Uma família nada convencional
Embora falho em diversos pontos, O Castelo de Vidro é o tipo de filme
que nos seus momentos mais inspirados alcança um grau de intimismo realmente
singular. Inspirado numa comovente história real, o longa dirigido e
roteirizado por Destin Daniel Cretton (Temporário 12) encanta ao narrar o
processo de criação de uma criança numa disfuncional família norte-americana.
Adaptação do livro homônimo escrito por Jeanette Wells, a película acompanha os
passos da escritora\jornalista (Brie Larson) em várias fases da sua vida, se concentrando
na sua relação com os seus três irmãos, a sua mãe, a pintora relapsa Rose
(Naomi Watts), e o seu pai, o alcoólatra carismático Rex (Whoodi Harrelson).
Com uma linha narrativa não linear, Destin Cretton, num primeiro momento, é
sutil ao traduzir a inusitada infância de Jeanette. Apesar de a rústica
fotografia ensolarada passar uma impressão otimista, o roteiro não poupa o
espectador ao investigar o melhor e pior deste estilo de vida, realçando não só
o forte elo entre os personagens, como também o impacto da dependência e da
(in)consequente falta de recursos na rotina das crianças. Com elegância e
delicadeza, o realizador brilha ao construir o estreito vínculo entre pai e
filha, nos brindando com cenas ternas e naturalmente comoventes. Reconhecido
pela sua intensidade, Harrelson assume as rédeas do longa ao criar uma
multidimensional figura paterna, um homem ora sábio e divertido, ora amargurado
e detestável. Sem um pingo de concessão, o realizador é cuidadoso ao tentar
entender os motivos por trás de tal comportamento, se debruçando sobre os seus
traumas, medos, anseios e desilusões com peso e intimismo.
Além disso, as ótimas Chandler Head, Ella Anderson e Brie Larson enchem
a tela de sentimento ao interpretar Jeanette em três fases da sua vida, expondo
com enorme sutileza a doçura, a independência e a raiva reprimida de uma pessoa
cansada de acreditar no seu pai. Sem querer revelar muito, a sequência em que a
filha pré-adolescente tenta convencer o seu querido pai a largar a bebida está
entre as cenas mais belas que eu pude assistir neste ano. No momento em que se
distancia desta honesta relação, entretanto, O Castelo de Vidro perde parte da
sua força. Apesar do seu evidente esforço, Cretton não consegue se aprofundar
em todos os conflitos da protagonista, passando com indiscutível pressa por
temas e momentos relevantes. Na transição do segundo para o terceiro ato,
inclusive, o roteiro deixa uma gigantesca lacuna ao simplesmente dispensar a
adolescência da personagem, justamente o período em que as coisas pareceram ter
ficado mais complicadas para esta inusitada família.

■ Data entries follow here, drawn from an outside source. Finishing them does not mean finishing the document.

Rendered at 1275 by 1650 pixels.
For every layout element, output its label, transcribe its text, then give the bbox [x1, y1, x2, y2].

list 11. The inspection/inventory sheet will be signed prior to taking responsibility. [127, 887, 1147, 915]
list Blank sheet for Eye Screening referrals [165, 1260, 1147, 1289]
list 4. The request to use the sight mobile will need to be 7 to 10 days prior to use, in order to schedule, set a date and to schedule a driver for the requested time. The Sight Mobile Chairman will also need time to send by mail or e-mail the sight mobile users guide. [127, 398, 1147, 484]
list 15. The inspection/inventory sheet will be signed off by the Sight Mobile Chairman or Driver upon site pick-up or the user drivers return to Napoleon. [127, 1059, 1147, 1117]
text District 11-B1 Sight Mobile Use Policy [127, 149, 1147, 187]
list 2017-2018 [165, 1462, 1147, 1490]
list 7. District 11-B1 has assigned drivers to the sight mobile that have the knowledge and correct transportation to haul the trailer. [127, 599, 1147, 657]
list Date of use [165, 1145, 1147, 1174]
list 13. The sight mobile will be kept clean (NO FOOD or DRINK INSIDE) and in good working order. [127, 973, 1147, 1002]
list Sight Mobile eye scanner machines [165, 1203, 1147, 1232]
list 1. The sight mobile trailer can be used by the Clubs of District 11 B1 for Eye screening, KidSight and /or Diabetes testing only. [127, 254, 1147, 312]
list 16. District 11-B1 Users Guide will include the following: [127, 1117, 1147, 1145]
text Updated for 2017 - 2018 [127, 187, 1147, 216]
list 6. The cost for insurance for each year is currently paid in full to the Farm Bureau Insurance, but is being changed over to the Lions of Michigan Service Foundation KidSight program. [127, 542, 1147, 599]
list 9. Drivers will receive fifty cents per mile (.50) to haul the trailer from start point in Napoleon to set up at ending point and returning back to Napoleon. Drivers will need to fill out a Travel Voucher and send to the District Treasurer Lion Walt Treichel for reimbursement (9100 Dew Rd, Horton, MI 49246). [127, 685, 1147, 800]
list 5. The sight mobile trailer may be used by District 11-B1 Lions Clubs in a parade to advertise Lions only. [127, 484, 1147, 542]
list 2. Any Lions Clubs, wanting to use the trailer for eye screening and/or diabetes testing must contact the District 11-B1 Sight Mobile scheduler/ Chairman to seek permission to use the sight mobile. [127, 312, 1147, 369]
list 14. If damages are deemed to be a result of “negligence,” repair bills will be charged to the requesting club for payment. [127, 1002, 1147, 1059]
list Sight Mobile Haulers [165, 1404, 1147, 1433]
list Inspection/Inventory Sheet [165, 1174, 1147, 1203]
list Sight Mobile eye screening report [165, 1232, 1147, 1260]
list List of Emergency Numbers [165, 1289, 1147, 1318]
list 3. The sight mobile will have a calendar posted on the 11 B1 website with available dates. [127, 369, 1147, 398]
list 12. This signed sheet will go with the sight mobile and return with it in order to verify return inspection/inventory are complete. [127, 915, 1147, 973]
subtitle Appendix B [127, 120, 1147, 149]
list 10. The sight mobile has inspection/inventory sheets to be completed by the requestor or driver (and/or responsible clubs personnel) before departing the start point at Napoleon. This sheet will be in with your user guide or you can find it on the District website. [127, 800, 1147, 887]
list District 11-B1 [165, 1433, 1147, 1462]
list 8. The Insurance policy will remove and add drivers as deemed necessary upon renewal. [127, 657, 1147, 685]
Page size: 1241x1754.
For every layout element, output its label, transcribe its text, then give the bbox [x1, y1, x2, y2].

Menos mal que, com maturidade, Woody Harrelson e Brie Larson conseguem revelar com
dramaticidade as sequelas deste período, preparando o terreno para o emotivo
último ato. Através de diálogos fortes e sequências intensas, o diretor consegue
extrair o máximo por trás deste reencontro ao revelar o choque de ideias entre
os dois, reforçando a conexão entre pai e filha ao evidenciar que ali, apesar
da bebida, das incoerências e dos péssimos exemplos, existia um homem que sabia
o que estava dizendo. Em contrapartida, o roteiro peca ao subaproveitar
personagens como a fiel figura materna vivida por uma irregular Naomi Watts (King Kong), o
incomodado noivo yuppie interpretado com afinco por Max Greenfield (The New Girl) e a
relutante irmã mais nova vivida pela magnética Brigette Lundy-Paine (Atypical), esvaziando
alguns interessantes conflitos em prol de um seguro e lacrimoso clímax.
Nada que reduza o peso de O Castelo de Vidro, um drama singelo e bem
dirigido que, impulsionado pelas cativantes performances do elenco principal,
causa um indiscutível fascínio ao realçar a face mais falha e humana de uma
particular figura materna. Um homem que, ao longo da sua vida, mostrou-se tão
imponente e frágil quanto a construção que dá título ao longa.